At the end of September, Montenegrin police arrested Momčilo Vukotić and Zika Vuksanović on suspicion of committing war crimes in Kosovo. Vukotić and Vuksanović were in custody awaiting extradition to the Kosovo judicial authorities.
The Montenegrin courts decided to hand the case over to the Kosovo authorities, but the Montenegrin Minister of Justice, Marko Kovač, rejected the court’s decision. The latter took this decision a week before the end of his mandate.
The Montenegrin newspaper Pobjeda reported that Kovač justified his decision by saying that “there is a suspicion of political persecution” and that Article 3 of the European Convention for the Protection of Human Rights and Fundamental Freedoms had been violated, saying that it was a “political moment”.
Montenegrin lawyer and Executive Director of Human Rights Action (HRA) Tea Gorjanc Prelević said that Minister Marko Kovač had exceeded his powers by opposing the court’s decision to refuse extradition, which constituted an abuse of official position.

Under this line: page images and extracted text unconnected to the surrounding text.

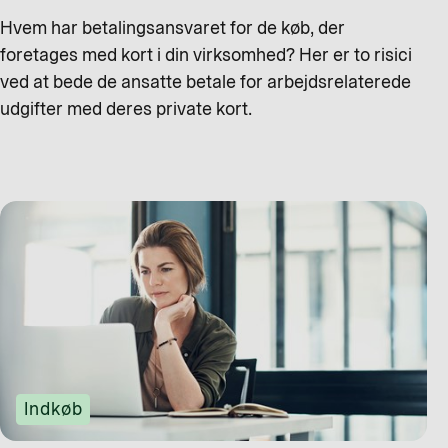
Hvem har betalingsansvaret for de køb, der
foretages med kort i din virksomhed? Her er to risici
ved at bede de ansatte betale for arbejdsrelaterede
udgifter med deres private kort.
Indkøb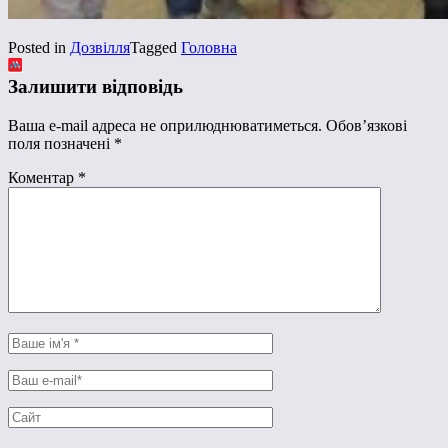
Posted in
Дозвілля
Tagged
Головна
Залишити відповідь
Ваша e-mail адреса не оприлюднюватиметься.
Обов’язкові
поля позначені
*
Коментар
*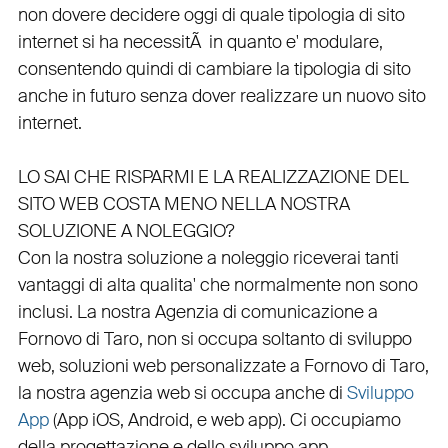
non dovere decidere oggi di quale tipologia di sito
internet si ha necessitÃ in quanto e'
modulare
,
consentendo quindi di cambiare la tipologia di sito
anche in futuro senza dover realizzare un nuovo sito
internet.
LO SAI CHE RISPARMI E LA REALIZZAZIONE DEL
SITO WEB COSTA MENO NELLA NOSTRA
SOLUZIONE A NOLEGGIO?
Con la nostra soluzione a noleggio riceverai tanti
vantaggi di alta qualita' che normalmente non sono
inclusi.
La nostra
Agenzia di comunicazione a
Fornovo di Taro
, non si occupa soltanto di
sviluppo
web
, soluzioni web personalizzate a Fornovo di Taro,
la nostra
agenzia web
si occupa anche di
Sviluppo
App
(
App iOS
,
Android
, e
web app
). Ci occupiamo
della
progettazione
e dello
sviluppo app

Marko Kovač was a minister in the government of Dritan Abazovic, to which he was elected from the Socialist People’s Party (SPLP) quota, which was formed by the break-up of Đukanović’s DPS after the split with Milošević in 1998. His father, Miodrag Kovač, was a minister in the FRY during the last years of Slobodan Milošević’s rule. After the election of the new government of Milojko Spajić, Kovač was dismissed. The new Justice Minister is Andrej Milovic of Spajic’s Evropa Sad movement.
After refusing to extradite the Serbs, they were released from custody.